AGFC produces handbook to help with eradication efforts against feral hogs
Thanks to a grant from the United States Department of Agriculture’s Natural Resources Conservation Service to the Arkansas Feral Hog Eradication Task Force, landowners will have more knowledge available than ever before in their fight against feral hogs.
Last week, the Arkansas Department of Agriculture announced the release of the newly created Arkansas Feral Hog Handbook, a guide to resources available in Arkansas to assist with feral hog control and eradication.
“The Arkansas Feral Hog Eradication Task Force is made up of many state and federal agencies and nongovernmental organizations working together to fight this major issue,” said Chris Colclasure, deputy director of the Arkansas Game and Fish Commission. “Each year, we hear about the impact that feral hogs have on different people, from recreational hunters to landowners, to farmers and timber production. And it’s going to take everyone working in a coordinated manner on private and public land to make progress against this threat.”
The handbook includes contact information, websites, and brief explanations of the resources offered by state and federal agencies and other entities.
“The Arkansas Feral Hog Handbook was made possible through a grant funded by the United States Department of Agriculture’s Natural Resources Conservation Service. We appreciate their partnership and the information provided by other Feral Hog Eradication Task Force members to make the handbook a comprehensive educational resource for Arkansans,” said Arkansas Secretary of Agriculture Wes Ward.
The handbook contains information on the Arkansas Feral Hog Eradication Task Force, feral hog reporting, a summary of the USDA Feral Swine Pilot Program, state laws and rules regarding feral hogs, and other resources with information about feral hogs and the damage they cause.
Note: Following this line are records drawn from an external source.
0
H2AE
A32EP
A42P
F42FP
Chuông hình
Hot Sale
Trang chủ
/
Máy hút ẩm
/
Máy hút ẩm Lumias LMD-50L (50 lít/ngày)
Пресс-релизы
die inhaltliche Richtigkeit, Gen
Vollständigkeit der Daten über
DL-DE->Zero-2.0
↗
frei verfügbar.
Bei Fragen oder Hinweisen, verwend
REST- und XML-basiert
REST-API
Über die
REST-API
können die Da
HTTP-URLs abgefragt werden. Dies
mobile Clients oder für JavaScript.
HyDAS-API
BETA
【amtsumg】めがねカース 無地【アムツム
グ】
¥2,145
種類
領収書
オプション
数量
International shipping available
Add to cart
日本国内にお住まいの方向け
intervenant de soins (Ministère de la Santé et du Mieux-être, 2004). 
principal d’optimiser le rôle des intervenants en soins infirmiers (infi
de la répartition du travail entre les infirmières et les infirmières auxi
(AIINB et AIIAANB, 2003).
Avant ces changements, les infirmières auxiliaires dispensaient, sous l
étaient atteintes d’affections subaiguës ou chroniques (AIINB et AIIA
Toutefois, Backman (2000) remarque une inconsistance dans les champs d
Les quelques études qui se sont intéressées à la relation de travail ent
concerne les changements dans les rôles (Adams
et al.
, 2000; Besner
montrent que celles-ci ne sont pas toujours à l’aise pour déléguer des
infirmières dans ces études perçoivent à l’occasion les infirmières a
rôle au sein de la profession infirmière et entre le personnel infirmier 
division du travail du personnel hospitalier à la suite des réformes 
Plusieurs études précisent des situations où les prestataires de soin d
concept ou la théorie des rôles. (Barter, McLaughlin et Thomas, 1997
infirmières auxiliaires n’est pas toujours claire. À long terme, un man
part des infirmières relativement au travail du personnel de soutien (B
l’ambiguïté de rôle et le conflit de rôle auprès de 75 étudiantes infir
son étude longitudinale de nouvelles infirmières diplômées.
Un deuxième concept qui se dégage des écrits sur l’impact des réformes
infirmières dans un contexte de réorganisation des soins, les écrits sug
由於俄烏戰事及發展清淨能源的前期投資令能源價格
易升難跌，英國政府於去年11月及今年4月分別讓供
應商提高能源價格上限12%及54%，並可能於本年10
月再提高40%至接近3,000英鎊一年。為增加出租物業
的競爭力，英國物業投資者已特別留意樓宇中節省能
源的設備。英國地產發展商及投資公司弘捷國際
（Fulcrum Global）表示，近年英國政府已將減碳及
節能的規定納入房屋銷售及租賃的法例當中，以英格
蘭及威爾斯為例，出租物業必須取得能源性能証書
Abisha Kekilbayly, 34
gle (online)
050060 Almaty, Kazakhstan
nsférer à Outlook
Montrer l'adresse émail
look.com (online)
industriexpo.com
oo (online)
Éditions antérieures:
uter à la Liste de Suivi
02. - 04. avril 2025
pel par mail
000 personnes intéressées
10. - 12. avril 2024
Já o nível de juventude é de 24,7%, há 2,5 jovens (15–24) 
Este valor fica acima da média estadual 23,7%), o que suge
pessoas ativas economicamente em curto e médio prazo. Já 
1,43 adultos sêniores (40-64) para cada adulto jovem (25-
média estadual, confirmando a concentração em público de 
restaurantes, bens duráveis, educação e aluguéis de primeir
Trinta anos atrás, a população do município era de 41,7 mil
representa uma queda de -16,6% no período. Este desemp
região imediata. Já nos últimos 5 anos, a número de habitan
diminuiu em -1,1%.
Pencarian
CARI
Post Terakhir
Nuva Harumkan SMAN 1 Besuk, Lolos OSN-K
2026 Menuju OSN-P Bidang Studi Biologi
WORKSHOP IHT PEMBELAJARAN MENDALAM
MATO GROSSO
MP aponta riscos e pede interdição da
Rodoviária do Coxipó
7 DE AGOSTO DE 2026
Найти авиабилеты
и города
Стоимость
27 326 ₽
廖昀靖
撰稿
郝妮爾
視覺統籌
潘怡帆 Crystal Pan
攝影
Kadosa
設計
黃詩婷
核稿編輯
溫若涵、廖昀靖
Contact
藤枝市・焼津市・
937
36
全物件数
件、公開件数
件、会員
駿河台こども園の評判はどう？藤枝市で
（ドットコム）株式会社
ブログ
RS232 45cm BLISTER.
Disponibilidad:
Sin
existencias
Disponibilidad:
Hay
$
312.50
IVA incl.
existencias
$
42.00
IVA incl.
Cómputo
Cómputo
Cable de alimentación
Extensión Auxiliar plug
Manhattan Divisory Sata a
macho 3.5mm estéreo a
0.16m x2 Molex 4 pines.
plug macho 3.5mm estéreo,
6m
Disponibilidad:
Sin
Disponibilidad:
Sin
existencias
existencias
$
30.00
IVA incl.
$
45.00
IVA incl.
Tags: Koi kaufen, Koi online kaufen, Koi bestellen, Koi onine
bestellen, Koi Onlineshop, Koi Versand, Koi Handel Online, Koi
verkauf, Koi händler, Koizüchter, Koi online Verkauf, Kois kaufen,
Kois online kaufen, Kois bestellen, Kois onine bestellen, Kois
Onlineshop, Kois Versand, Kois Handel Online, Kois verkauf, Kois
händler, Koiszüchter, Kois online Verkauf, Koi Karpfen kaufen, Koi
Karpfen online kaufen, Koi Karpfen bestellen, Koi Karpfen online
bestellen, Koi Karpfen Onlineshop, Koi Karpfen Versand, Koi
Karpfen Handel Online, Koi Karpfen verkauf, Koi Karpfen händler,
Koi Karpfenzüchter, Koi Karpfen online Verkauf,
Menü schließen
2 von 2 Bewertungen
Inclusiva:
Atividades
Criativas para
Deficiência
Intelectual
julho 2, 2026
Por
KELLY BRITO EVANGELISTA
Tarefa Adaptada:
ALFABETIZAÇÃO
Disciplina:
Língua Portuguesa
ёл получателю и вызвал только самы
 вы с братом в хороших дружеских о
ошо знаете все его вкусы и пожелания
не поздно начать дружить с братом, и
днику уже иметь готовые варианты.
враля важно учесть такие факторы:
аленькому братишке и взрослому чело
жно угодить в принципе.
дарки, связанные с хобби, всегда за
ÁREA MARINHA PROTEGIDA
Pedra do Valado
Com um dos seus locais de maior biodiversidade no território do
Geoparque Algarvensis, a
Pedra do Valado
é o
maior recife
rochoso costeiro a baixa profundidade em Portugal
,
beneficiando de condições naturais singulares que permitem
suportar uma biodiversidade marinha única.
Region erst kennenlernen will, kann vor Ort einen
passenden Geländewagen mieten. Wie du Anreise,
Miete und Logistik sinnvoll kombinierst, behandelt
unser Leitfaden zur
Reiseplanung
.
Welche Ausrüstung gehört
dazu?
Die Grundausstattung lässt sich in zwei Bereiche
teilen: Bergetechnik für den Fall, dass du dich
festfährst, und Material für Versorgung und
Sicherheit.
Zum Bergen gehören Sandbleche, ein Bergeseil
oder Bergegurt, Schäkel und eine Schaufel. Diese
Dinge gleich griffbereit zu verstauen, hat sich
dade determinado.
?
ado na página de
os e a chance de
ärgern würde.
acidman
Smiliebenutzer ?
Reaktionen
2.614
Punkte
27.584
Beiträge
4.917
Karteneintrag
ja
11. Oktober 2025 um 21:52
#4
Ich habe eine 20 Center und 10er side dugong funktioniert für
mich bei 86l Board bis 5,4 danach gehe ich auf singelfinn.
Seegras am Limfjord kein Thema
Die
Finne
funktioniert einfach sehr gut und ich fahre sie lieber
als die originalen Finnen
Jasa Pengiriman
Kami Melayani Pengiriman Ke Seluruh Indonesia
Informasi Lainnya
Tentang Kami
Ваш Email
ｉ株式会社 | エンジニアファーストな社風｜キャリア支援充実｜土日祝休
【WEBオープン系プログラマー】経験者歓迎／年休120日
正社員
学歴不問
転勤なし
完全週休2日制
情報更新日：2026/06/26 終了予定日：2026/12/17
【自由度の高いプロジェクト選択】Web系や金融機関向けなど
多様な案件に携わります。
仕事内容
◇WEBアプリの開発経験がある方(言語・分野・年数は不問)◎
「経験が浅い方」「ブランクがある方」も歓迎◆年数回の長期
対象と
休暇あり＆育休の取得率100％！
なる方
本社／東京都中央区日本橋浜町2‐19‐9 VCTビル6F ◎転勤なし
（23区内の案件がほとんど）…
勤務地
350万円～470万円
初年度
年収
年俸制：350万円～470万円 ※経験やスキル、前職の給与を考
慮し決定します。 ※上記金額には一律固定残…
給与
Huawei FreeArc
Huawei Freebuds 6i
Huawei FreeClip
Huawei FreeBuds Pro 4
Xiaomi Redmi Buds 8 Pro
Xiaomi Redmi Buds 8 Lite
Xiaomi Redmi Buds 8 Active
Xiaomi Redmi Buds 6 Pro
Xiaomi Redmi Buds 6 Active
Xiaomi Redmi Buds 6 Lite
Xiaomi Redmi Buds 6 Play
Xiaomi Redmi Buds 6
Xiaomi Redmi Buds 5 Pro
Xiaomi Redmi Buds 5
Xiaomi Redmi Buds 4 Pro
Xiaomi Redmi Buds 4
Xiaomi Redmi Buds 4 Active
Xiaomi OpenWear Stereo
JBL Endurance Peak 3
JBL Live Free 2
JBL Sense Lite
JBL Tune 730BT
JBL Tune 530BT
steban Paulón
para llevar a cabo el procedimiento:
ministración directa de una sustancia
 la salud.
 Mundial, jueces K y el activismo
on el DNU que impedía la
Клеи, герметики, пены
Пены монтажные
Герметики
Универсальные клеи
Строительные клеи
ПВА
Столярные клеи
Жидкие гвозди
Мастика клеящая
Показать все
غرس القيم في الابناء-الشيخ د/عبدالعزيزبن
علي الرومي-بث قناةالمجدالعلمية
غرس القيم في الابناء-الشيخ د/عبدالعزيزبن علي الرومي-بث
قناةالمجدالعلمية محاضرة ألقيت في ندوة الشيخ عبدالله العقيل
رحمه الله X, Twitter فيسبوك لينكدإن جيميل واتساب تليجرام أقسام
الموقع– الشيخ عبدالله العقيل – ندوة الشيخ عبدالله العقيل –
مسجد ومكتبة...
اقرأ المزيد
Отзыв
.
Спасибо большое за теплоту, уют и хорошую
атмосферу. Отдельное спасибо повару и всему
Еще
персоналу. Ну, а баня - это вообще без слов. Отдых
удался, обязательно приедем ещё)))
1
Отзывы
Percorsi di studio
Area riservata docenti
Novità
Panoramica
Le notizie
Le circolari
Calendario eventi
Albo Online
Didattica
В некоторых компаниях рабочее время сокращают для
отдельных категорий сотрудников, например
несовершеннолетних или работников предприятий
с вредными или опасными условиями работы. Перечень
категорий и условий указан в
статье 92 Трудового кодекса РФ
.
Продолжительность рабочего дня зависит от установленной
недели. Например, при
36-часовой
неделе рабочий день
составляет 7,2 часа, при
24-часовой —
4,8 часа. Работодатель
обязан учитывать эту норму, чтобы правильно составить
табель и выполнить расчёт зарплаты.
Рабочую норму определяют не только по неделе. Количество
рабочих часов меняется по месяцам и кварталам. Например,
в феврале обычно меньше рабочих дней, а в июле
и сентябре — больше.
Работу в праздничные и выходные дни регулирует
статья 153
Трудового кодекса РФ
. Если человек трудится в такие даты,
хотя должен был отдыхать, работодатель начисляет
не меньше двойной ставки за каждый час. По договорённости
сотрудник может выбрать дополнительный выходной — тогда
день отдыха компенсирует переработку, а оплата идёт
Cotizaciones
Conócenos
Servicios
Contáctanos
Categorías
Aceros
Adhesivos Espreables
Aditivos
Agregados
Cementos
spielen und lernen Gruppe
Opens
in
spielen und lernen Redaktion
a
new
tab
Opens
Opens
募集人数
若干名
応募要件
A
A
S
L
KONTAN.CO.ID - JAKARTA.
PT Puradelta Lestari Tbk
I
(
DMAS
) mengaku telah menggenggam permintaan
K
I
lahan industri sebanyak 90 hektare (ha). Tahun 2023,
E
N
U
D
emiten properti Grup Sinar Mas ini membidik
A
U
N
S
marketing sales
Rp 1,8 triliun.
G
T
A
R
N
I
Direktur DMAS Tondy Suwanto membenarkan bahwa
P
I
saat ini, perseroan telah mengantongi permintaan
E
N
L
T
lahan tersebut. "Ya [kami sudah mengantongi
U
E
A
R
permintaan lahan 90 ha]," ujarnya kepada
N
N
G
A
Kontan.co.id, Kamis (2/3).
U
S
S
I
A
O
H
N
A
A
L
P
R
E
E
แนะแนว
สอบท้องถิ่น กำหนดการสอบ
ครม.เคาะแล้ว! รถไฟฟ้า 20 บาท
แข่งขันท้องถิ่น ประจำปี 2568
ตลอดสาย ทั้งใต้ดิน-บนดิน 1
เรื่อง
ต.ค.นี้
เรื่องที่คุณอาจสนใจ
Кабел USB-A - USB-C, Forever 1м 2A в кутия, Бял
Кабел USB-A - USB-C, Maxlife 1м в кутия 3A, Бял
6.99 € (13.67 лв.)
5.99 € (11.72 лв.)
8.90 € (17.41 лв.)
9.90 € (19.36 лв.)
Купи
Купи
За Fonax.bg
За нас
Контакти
“The handbook was created to provide a brief overview of feral hog issues as well as provide information resources available to landowners,” said J.P. Fairhead, Feral Hog Program Coordinator at the Arkansas Department of Agriculture. “We want the handbook to increase public awareness of the issues related to feral hogs and highlight the collaborative efforts of Arkansas Feral Hog Eradication Task Force members across the state.”
Feral hogs are a non-native, invasive species that present a significant risk to human and livestock health, agriculture, and natural resources. In Arkansas, damage from feral hogs is estimated at $19 million annually.